DAA bid to raise cap on airport fliers to 35 million
THE DAA has entered preliminary discussions with An Bord Pleanála about raising the cap on the number of passengers that Dublin Airport can handle, from 32 million to 35 million.
The construction of Terminal 2, which opened a decade ago, was subject to a planning condition that included the current maximum number of passengers that could use the airport.
But Dublin Airport is on track to handle more than 30 million passengers this year.
Even a 5pc rise in passenger numbers during 2019 would see it approach the current cap.
The DAA wrote to An Bord Pleanála earlier this year to initiate a pre-consultation process, which has now begun.
A DAA spokesman said the 32 million passenger condition was imposed largely due to surface transport limitations.
But he said that since the planning application for T2 was lodged in 2006, the number of passengers using public transport to access the airport has increased from 26pc to 37pc, while the percentage of people using cars has fallen from 44pc to 31pc.
The semi-State body probably hasn't immediately sought to increase the cap beyond 35 million passengers a year.
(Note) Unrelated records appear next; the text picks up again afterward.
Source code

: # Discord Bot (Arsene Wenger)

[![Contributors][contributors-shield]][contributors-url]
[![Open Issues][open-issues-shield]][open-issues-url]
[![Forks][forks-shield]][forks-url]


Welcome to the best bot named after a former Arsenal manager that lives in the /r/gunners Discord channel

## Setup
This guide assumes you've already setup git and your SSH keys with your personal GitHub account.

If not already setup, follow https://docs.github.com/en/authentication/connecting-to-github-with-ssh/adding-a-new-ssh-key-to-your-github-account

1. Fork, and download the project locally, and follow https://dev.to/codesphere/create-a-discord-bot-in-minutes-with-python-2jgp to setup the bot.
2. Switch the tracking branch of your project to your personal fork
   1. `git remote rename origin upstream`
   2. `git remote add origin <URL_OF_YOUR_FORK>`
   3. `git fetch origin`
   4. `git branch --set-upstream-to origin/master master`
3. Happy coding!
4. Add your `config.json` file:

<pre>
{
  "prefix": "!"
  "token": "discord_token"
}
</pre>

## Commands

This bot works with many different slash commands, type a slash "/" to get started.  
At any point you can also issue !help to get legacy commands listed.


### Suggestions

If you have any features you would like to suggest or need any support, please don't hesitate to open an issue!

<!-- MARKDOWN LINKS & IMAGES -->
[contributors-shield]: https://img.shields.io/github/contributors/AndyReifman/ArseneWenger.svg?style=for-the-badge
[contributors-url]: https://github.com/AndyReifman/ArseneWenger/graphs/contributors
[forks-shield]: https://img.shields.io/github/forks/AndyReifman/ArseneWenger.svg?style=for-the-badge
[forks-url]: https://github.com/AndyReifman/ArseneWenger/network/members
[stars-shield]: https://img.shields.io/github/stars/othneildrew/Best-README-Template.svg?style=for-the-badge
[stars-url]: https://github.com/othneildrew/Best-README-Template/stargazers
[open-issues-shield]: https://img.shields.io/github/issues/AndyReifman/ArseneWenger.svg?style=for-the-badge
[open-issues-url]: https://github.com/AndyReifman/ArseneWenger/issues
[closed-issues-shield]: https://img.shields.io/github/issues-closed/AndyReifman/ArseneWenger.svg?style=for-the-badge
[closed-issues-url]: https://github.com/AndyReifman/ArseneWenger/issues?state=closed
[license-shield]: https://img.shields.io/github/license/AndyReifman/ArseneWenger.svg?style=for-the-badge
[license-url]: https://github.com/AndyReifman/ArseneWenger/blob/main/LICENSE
That's because it is engaged in a consultation process about expansion plans, which are likely to give it a clearer indication at a later stage about its likely future growth pattern.
Passenger numbers have surged in recent years, as an improving economy, route expansion and a growing level of transfer traffic have boosted activity.
The airport handled 29.6 million passengers last year, which includes 1.8 million transit passengers who used it as a hub.
New services this year will have helped to lift the total figure to more than 30 million.
This year, the airport has benefited from new services to cities including Hong Kong, Beijing and Seattle. Next year, new destinations - including Dallas and Minneapolis-St Paul - will be added.
In tandem with seeking to increase the existing passenger cap, the DAA is also contemplating additional car parking facilities to accommodate the increase in numbers.
Recently, property developer Gerry Gannon sought permission to make a 41-acre site near Dublin Airport a permanent car park.
The site, which accommodates over 6,200 cars, has been operating on a temporary basis since it first opened nearly 20 years ago.
It is leased to QuickPark, the company controlled by John O'Sullivan, the founder and former owner of AirCoach.
Planners for Mr Gannon noted that QuickPark is one of three authorised long-term car parks serving Dublin Airport.
The DAA operates about 19,180 long-term car parking spaces at two such facilities.